Questo progetto, sviluppato dal Teaching and Learning Centre for Education and Inclusive Technologies “Elisa Frauenfelder” dell’Università di Salerno, rappresenta un caso studio di eccellenza su come l’Intelligenza Artificiale Generativa possa essere integrata in contesti istituzionali complessi. Superando i limiti dei modelli generalisti attraverso un approccio human-in-the-loop, l’iniziativa pone l’accento sulla creazione di un Digital Twin del Presidente della Fondazione: un avatar tridimensionale che ne replica fattezze, voce e gestualità grazie a sofisticate tecniche di scansione 3D e sintesi vocale avanzata integrata in ambiente Unity3D. Tale scelta non è puramente estetica, ma risponde a una precisa strategia comunicativa in cui l’LNPC funge da ambasciatore istituzionale e guida, capace di interagire in tempo reale con i visitatori attraverso un’interfaccia multimodale che supporta sia input testuali che vocali tramite tecnologia Whisper.
L’accessibilità è un pilastro fondamentale dell’intera infrastruttura, come dimostra l’abbattimento delle barriere linguistiche garantito dal supporto multilingue che comprende italiano, inglese e arabo classico, rendendo l’esperienza fruibile a un pubblico eterogeneo per background culturale ed età. Tuttavia, uno dei vantaggi competitivi più rilevanti di questa soluzione risiede nella gestione della conoscenza: a differenza dei comuni chatbot che si affidano esclusivamente a dati di pre-addestramento spesso obsoleti o imprecisi, il Digital Personal Tutor di Città della Scienza adotta la già citata architettura Retrieval-Augmented Generation (RAG).
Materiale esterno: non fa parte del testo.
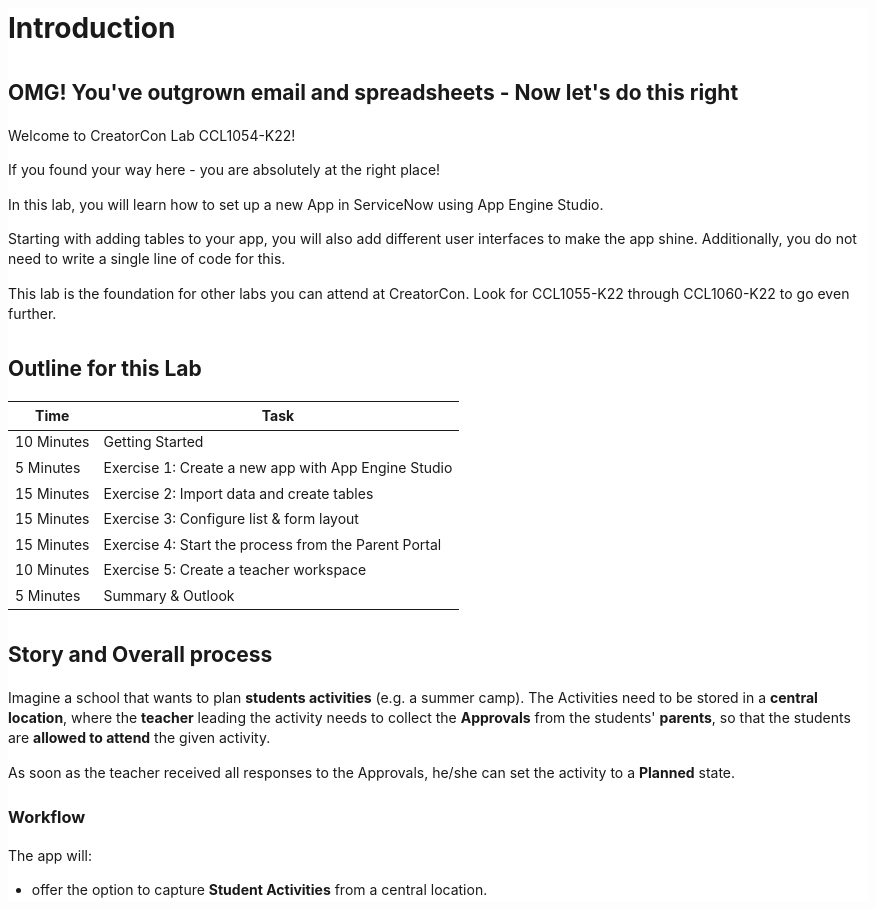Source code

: # Introduction



## OMG! You've outgrown email and spreadsheets - Now let's do this right

Welcome to CreatorCon Lab CCL1054-K22!

If you found your way here - you are absolutely at the right place!

In this lab, you will learn how to set up a new App in ServiceNow using App Engine Studio.

Starting with adding tables to your app, you will also add different user interfaces to make the app shine. Additionally, you do not need to write a single line of code for this.

This lab is the foundation for other labs you can attend at CreatorCon. Look for CCL1055-K22 through CCL1060-K22 to go even further.

## Outline for this Lab



| Time | Task |
|--|--|
| 10 Minutes | Getting Started |
| 5 Minutes  | Exercise 1: Create a new app with App Engine Studio|
| 15 Minutes | Exercise 2: Import data and create tables|
| 15 Minutes | Exercise 3: Configure list & form layout|
| 15 Minutes | Exercise 4: Start the process from the Parent Portal|
| 10 Minutes | Exercise 5: Create a teacher workspace|
| 5 Minutes  | Summary & Outlook|

## Story and Overall process

Imagine a school that wants to plan **students activities** (e.g. a summer camp). The Activities need to be stored in a **central location**, where the **teacher** leading the activity needs to collect the **Approvals** from the students' **parents**, so that the students are **allowed to attend** the given activity.

As soon as the teacher received all responses to the Approvals, he/she can set the activity to a **Planned** state.

### Workflow

The app will:

* offer the option to capture **Student Activities** from a central location.
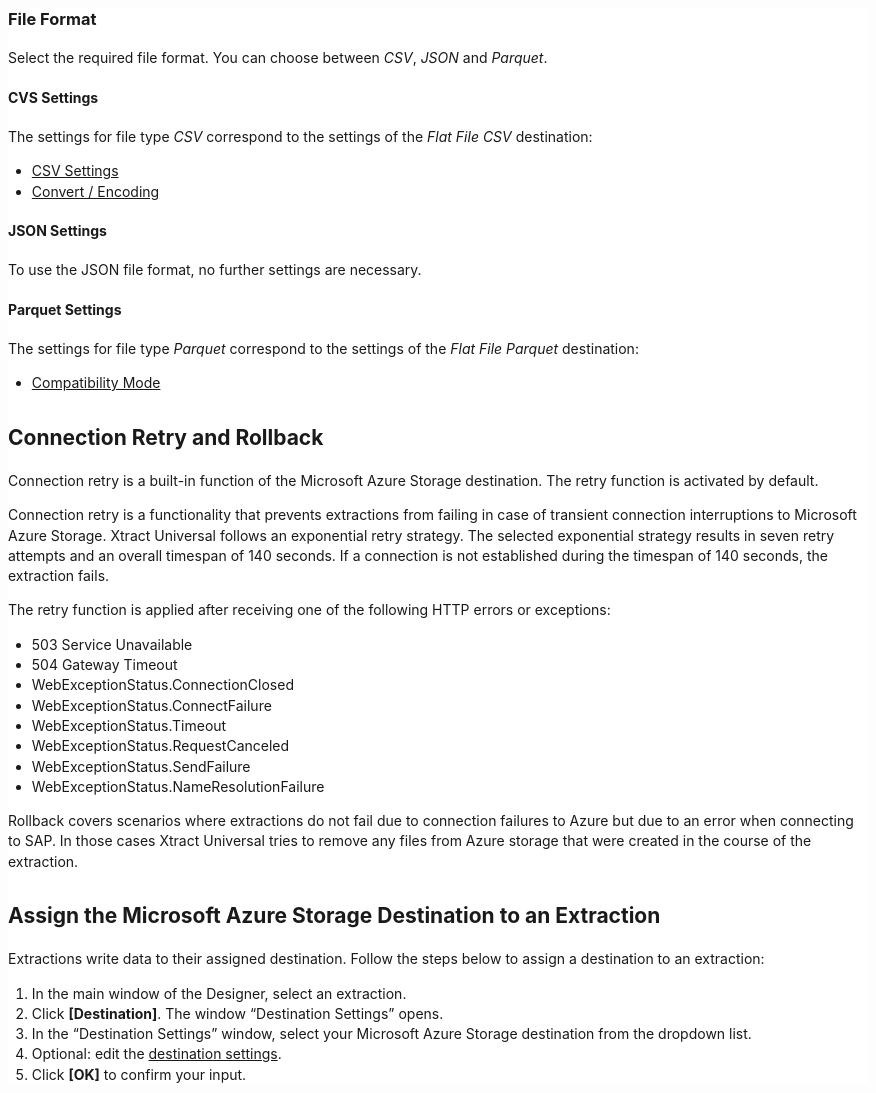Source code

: ### File Format

Select the required file format. You can choose between *CSV*, *JSON* and *Parquet*.

#### CVS Settings

The settings for file type *CSV* correspond to the settings of the *Flat File CSV* destination:

- [CSV Settings](../csv-flat-file/#csv-settings)
- [Convert / Encoding](../csv-flat-file/#convert-encoding)

#### JSON Settings

To use the JSON file format, no further settings are necessary.

#### Parquet Settings

The settings for file type *Parquet* correspond to the settings of the *Flat File Parquet* destination:

- [Compatibility Mode](../parquet/#compatibility-mode)

## Connection Retry and Rollback

Connection retry is a built-in function of the Microsoft Azure Storage destination. The retry function is activated by default.

Connection retry is a functionality that prevents extractions from failing in case of transient connection interruptions to Microsoft Azure Storage. Xtract Universal follows an exponential retry strategy. The selected exponential strategy results in seven retry attempts and an overall timespan of 140 seconds. If a connection is not established during the timespan of 140 seconds, the extraction fails.

The retry function is applied after receiving one of the following HTTP errors or exceptions:

- 503 Service Unavailable
- 504 Gateway Timeout
- WebExceptionStatus.ConnectionClosed
- WebExceptionStatus.ConnectFailure
- WebExceptionStatus.Timeout
- WebExceptionStatus.RequestCanceled
- WebExceptionStatus.SendFailure
- WebExceptionStatus.NameResolutionFailure

Rollback covers scenarios where extractions do not fail due to connection failures to Azure but due to an error when connecting to SAP. In those cases Xtract Universal tries to remove any files from Azure storage that were created in the course of the extraction.

## Assign the Microsoft Azure Storage Destination to an Extraction

Extractions write data to their assigned destination. Follow the steps below to assign a destination to an extraction:

1. In the main window of the Designer, select an extraction.
1. Click **[Destination]**. The window “Destination Settings” opens.
1. In the “Destination Settings” window, select your Microsoft Azure Storage destination from the dropdown list.
1. Optional: edit the [destination settings](#destination-settings).
1. Click **[OK]** to confirm your input.
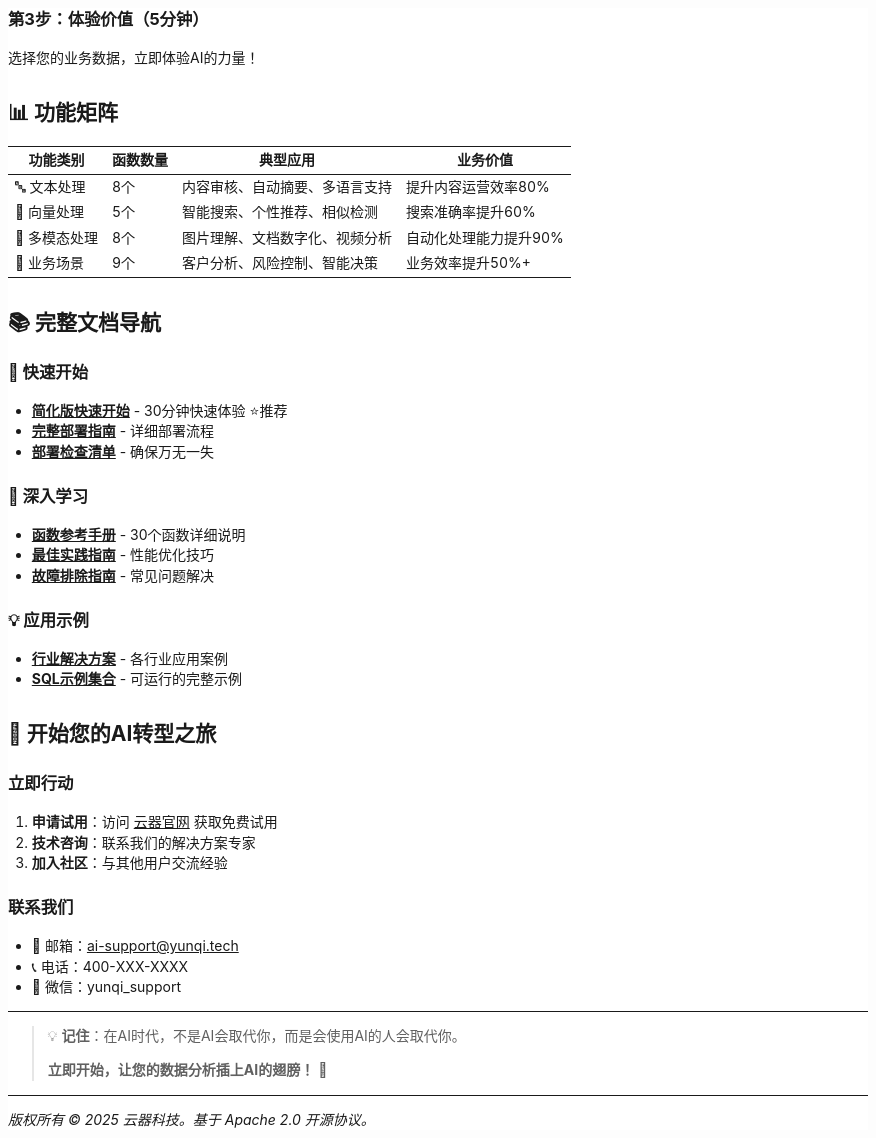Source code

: ### 第3步：体验价值（5分钟）
选择您的业务数据，立即体验AI的力量！

## 📊 功能矩阵

| 功能类别 | 函数数量 | 典型应用 | 业务价值 |
|---------|---------|---------|---------|
| 🔤 文本处理 | 8个 | 内容审核、自动摘要、多语言支持 | 提升内容运营效率80% |
| 🧮 向量处理 | 5个 | 智能搜索、个性推荐、相似检测 | 搜索准确率提升60% |
| 🎨 多模态处理 | 8个 | 图片理解、文档数字化、视频分析 | 自动化处理能力提升90% |
| 💼 业务场景 | 9个 | 客户分析、风险控制、智能决策 | 业务效率提升50%+ |

## 📚 完整文档导航

### 🚀 快速开始
- [**简化版快速开始**](01_QUICK_START_SIMPLIFIED.md) - 30分钟快速体验 ⭐推荐
- [**完整部署指南**](01_QUICK_START.md) - 详细部署流程
- [**部署检查清单**](../dev_test_docs/DEPLOYMENT_CHECKLIST.md) - 确保万无一失

### 📖 深入学习
- [**函数参考手册**](07_FUNCTION_REFERENCE.md) - 30个函数详细说明
- [**最佳实践指南**](08_EXTERNAL_FUNCTION_BEST_PRACTICES.md) - 性能优化技巧
- [**故障排除指南**](09_TROUBLESHOOTING.md) - 常见问题解决

### 💡 应用示例
- [**行业解决方案**](10_INDUSTRY_SOLUTIONS.md) - 各行业应用案例
- [**SQL示例集合**](12_CREATE_DEMO_TABLES.sql) - 可运行的完整示例

## 🤝 开始您的AI转型之旅

### 立即行动
1. **申请试用**：访问 [云器官网](https://www.yunqi.tech) 获取免费试用
2. **技术咨询**：联系我们的解决方案专家
3. **加入社区**：与其他用户交流经验

### 联系我们
- 📧 邮箱：ai-support@yunqi.tech
- 📞 电话：400-XXX-XXXX
- 💬 微信：yunqi_support

---

> 💡 **记住**：在AI时代，不是AI会取代你，而是会使用AI的人会取代你。
> 
> **立即开始，让您的数据分析插上AI的翅膀！** 🚀

---

*版权所有 © 2025 云器科技。基于 Apache 2.0 开源协议。*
Il funzionamento tecnico di questo sistema assicura la massima trasparenza operativa. Attraverso un database vettoriale FAISS, viene effettuato il recupero semantico delle informazioni pertinenti da un corpus certificato di oltre 3.800 documenti istituzionali; successivamente, un modello GPT-3.5-Turbo, ottimizzato tramite Reinforcement Learning from Human Feedback (RLHF), elabora la risposta basandosi esclusivamente sui documenti recuperati. A chiudere il ciclo interviene un sistema di validazione semantica che assegna un punteggio di affidabilità a ogni output, riducendo drasticamente il rischio di “allucinazioni” e garantendo che ogni informazione sia tracciabile e collegata alle fonti originali, in pieno allineamento con i principi dell’European AI Act.
L’efficacia del sistema, ben oltre le premesse teoriche, è stata misurata empiricamente in uno studio pilota condotto durante l’evento internazionale IDIA 2025 a Napoli. Coinvolgendo un campione di 77 partecipanti, i risultati hanno evidenziato performance elevate in termini di realismo, chiarezza informativa e capacità di supporto all’apprendimento scientifico (cfr. Electronics, 2026, 15, 847). L’LNPC agisce dunque come mediatore culturale attivo, democratizzando l’accesso al sapere scientifico e rafforzando l’identità dell’istituzione, definendo per Città della Scienza un modello d’uso dell’AI responsabile, inclusivo e orientato al Social Good, replicabile in altri contesti museali ed educativi.